Друзья послали за лекарем; тот пощупал пульс, остался им недоволен и посоветовал Дон Кихоту на всякий случай подумать о душевном здравии, ибо телесному его здравию грозит, мол, опасность. Дон Кихот выслушал его спокойно, но не так отнеслись к этому ключница, племянница и оруженосец – они горькими слезами заплакали, точно Дон Кихот был уже мертв. Лекарь высказался в том смысле, что Дон Кихота губят тоска и уныние. Дон Кихот попросил оставить его одного, ибо его, дескать, клонит ко сну. Желание это было исполнено, и он проспал более шести часов подряд, как говорится, без просыпу, так что ключница и племянница уже забеспокоились, не умер ли он во сне. По прошествии указанного времени он, однако ж, пробудился и громко воскликнул:
– Благословен всемогущий бог, столь великую явивший мне милость! Милосердие его воистину бесконечно, и прегрешения человеческие не властны ни ограничить его, ни истощить.
Племянница слушала дядю своего со вниманием, и речи его показались ей разумнее обыкновенного, во всяком случае – разумнее того, что он говорил во время болезни, а потому она обратилась к нему с такими словами:
– О чем это вы толкуете, дядюшка? Кажется, это что-то новое? О каком таком милосердии и о каких человеческих прегрешениях вы говорите?
– О том самом милосердии, племянница, которое в этот миг, невзирая на мои прегрешения, проявил ко мне господь, – отвечал Дон Кихот. – Разум мой прояснился, теперь он уже свободен от густого мрака невежества, в который его погрузило злополучное и постоянное чтение мерзких рыцарских романов. Теперь я вижу всю их вздорность и лживость, и единственно, что меня огорчает, это что отрезвление настало слишком поздно и у меня уже нет времени исправить ошибку и приняться за чтение других книг, которые являются светочами для души. Послушай, племянница: я чувствую, что умираю, и мне бы хотелось умереть так, чтобы люди удостоверились, что жил я не напрасно, и чтобы за мной не осталось прозвание сумасшедшего, – пусть я и был таковым, однако же смертью своей я хочу доказать обратное. Позови, голубушка, добрых моих друзей, священника, бакалавра Самсона Карраско и цирюльника маэсе Николаса: я хочу исповедаться и составить завещание.

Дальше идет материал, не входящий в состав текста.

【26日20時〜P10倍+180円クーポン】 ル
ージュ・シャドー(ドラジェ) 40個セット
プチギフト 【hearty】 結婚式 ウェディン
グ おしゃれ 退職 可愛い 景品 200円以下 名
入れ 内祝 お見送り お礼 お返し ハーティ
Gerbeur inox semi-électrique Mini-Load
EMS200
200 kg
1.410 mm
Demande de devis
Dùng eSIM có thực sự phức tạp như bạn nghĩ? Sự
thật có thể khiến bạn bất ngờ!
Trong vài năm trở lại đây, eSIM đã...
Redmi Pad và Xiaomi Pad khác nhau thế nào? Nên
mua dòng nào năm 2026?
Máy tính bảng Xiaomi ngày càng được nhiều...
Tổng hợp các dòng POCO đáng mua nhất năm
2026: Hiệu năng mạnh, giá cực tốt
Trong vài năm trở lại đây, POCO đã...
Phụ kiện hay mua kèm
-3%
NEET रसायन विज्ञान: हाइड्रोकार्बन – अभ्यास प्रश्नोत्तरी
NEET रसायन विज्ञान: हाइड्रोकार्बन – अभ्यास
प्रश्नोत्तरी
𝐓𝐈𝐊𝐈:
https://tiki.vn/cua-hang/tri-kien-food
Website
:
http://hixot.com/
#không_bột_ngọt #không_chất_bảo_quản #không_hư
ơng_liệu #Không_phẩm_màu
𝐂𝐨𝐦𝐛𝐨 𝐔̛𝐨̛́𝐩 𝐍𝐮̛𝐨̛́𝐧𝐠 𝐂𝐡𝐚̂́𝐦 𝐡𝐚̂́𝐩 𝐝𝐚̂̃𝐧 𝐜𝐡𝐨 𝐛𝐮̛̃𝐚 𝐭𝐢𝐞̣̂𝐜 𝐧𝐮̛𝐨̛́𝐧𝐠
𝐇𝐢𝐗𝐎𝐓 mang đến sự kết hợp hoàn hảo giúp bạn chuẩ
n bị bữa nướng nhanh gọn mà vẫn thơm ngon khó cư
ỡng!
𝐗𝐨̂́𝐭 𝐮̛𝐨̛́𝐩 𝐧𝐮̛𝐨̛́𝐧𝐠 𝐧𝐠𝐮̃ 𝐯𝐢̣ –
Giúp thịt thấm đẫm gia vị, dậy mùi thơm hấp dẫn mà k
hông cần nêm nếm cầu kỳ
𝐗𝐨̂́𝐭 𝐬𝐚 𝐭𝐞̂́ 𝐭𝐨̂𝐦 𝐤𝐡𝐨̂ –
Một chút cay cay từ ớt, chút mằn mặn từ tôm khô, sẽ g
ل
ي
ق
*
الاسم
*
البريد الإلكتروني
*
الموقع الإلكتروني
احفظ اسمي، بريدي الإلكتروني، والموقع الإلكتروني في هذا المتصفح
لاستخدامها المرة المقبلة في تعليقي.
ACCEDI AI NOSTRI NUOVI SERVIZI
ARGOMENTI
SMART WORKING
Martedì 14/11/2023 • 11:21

Племяннице, однако ж, не пришлось за ними бежать, ибо как раз в это время все трое вошли к Дон Кихоту в комнату. Как скоро Дон Кихот их увидел, то повел с ними такую речь:
– Поздравьте меня, дорогие мои: я уже не Дон Кихот Ламанчский, а Алонсо Кихано, за свой нрав и обычай прозванный
Трое посетителей, послушав такие речи, решили, что Дон Кихот, видимо, помешался уже на чем-то другом. И тут Самсон сказал ему:
– Как, сеньор Дон Кихот? Именно теперь, когда у нас есть сведения, что сеньора Дульсинея расколдована, ваша милость – на попятный? Теперь, когда мы уже совсем собрались стать пастухами и начать жить по-княжески, с песней на устах, ваша милость записалась в отшельники? Перестаньте ради бога, опомнитесь и бросьте эти бредни.